Fracture history (SCORE) and COPD history (MORES)
Fracture history can add up to 12 points in the SCORE, and a COPD diagnosis adds 3 points in the MORES. These two sub-scores are the easiest way to move a borderline band into the high band.
Validation range
OST was validated in postmenopausal Asian women (2001) and in a US orthopaedic cohort (Skedros 2007). SCORE was validated in postmenopausal women 45 and older. MORES was validated in men 50 and older.
- • OST, SCORE, and MORES are screening tools, not diagnostic tests. A low band rules out very low bone density with reasonable confidence, but a high band still needs a DEXA scan and a clinical exam before a treatment plan changes.
- • FRAX, the WHO fracture risk assessment tool, answers a different question - the 10-year probability of a major osteoporotic fracture - and is what guidelines use to start treatment. Use OST, SCORE, and MORES to decide who should get a DEXA scan, not who should be started on a bisphosphonate.
According to Lydick 1998 SCORE development, the SCORE was developed in a managed-care population of postmenopausal women with low bone density, with a low risk band below 7 points, a moderate band from 7 to 15, and a high band above 15.
According to Skedros 2007 OST validation, the US orthopaedic cohort confirmed the OST formula and the sex-specific cut-points, with a sensitivity of 85% and a specificity of 64% at the OST <2 cutoff in men.
Because OST, SCORE, and MORES are used in the geriatric age range, the Geriatric BMI Calculator is a natural companion for reviewing whether an underweight finding is driving a high risk band in an older patient.
Frequently Asked Questions
Q: What is the osteoporosis risk score used for?
A: The osteoporosis risk score is a structured pretest tally that uses age, weight, biological sex, and a small set of clinical factors to decide whether a DEXA bone density scan is warranted. This calculator runs OST for both sexes, SCORE for women, and MORES for men and returns sex-specific risk bands.
Q: How is the OST score calculated from age and weight?
A: OST equals 0.2 times body weight in kilograms minus age in years (Koh 2001, Skedros 2007). The input is in pounds and the calculator converts to kilograms internally. The sex-specific cut-points are: women low above 1, moderate between -1 and 1, high below -1; men low above 2, moderate between 0 and 2, high below 0.
Q: What is a high OST score for women?
A: An OST below -1 is in the high risk band for women and is a prompt to discuss a DEXA scan. Between -1 and 1 is moderate, and above 1 is low.
Q: What does the SCORE risk assessment add to OST for women?
A: The SCORE adds four sub-scores - ethnicity, fracture history, rheumatoid arthritis, and estrogen use - on top of a weighted combination of age and weight in pounds. The total maps to low (below 7), moderate (7 to 15), or high (above 15) risk bands.
Q: How does the MORES score screen men for osteoporosis?

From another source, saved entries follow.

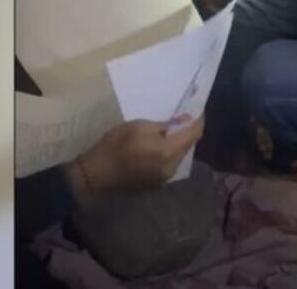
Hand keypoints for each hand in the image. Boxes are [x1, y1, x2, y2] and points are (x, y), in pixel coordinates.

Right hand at [74, 115, 204, 195]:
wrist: (98, 173)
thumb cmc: (117, 144)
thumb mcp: (140, 126)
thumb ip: (165, 124)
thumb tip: (184, 120)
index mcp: (169, 151)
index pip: (194, 134)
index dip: (198, 122)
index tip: (198, 112)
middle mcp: (171, 167)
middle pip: (187, 147)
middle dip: (188, 133)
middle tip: (183, 120)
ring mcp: (164, 178)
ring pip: (179, 157)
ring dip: (178, 145)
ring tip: (169, 133)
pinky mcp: (156, 184)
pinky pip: (169, 166)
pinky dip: (168, 155)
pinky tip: (158, 148)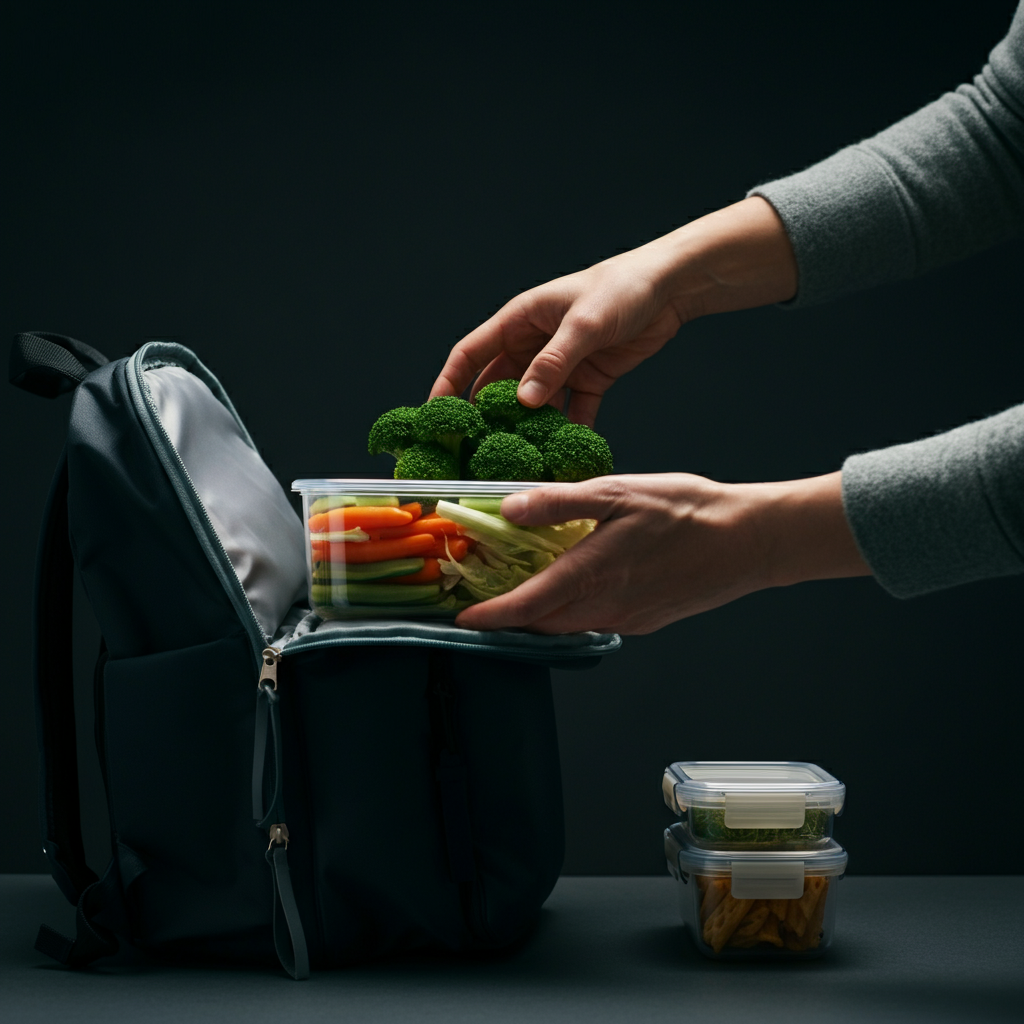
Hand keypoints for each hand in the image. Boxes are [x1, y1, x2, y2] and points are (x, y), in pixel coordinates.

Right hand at [431, 197, 797, 425]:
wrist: (670, 288)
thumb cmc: (621, 289)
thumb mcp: (583, 324)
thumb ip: (553, 363)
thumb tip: (522, 402)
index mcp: (519, 321)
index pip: (470, 355)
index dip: (448, 384)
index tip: (435, 416)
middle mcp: (533, 344)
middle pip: (497, 386)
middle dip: (484, 418)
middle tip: (471, 451)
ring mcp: (560, 365)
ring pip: (532, 405)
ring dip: (525, 431)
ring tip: (515, 463)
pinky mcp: (588, 379)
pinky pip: (571, 412)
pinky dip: (567, 433)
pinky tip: (564, 458)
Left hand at [453, 471, 870, 634]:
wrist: (751, 541)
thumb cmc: (689, 511)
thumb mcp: (620, 491)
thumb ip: (560, 502)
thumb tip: (510, 508)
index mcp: (592, 574)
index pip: (526, 607)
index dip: (490, 617)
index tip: (463, 620)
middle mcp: (606, 606)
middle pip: (542, 624)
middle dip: (509, 618)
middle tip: (484, 597)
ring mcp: (628, 618)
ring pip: (569, 626)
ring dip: (540, 615)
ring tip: (523, 589)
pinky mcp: (646, 620)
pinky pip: (597, 621)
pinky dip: (573, 610)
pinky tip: (576, 584)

A: MORES sums three sub-scores: an age band (0, 3, or 4 points), a weight band (0, 4, or 6 points), and a chronic obstructive pulmonary disease history (0 or 3 points). A total of 6 or more flags a man for a DEXA scan; the Cass 2016 validation reported a sensitivity of 0.96 and a specificity of 0.61 in NHANES III.
Q: Should a high osteoporosis risk score lead to a DEXA scan?
A: A high OST, SCORE, or MORES band is a prompt to bring up a DEXA scan at the next visit, not a diagnosis of osteoporosis. A clinician will still need the DEXA T-score, your full medical history, and a fracture-risk review (often with FRAX) before any treatment plan changes.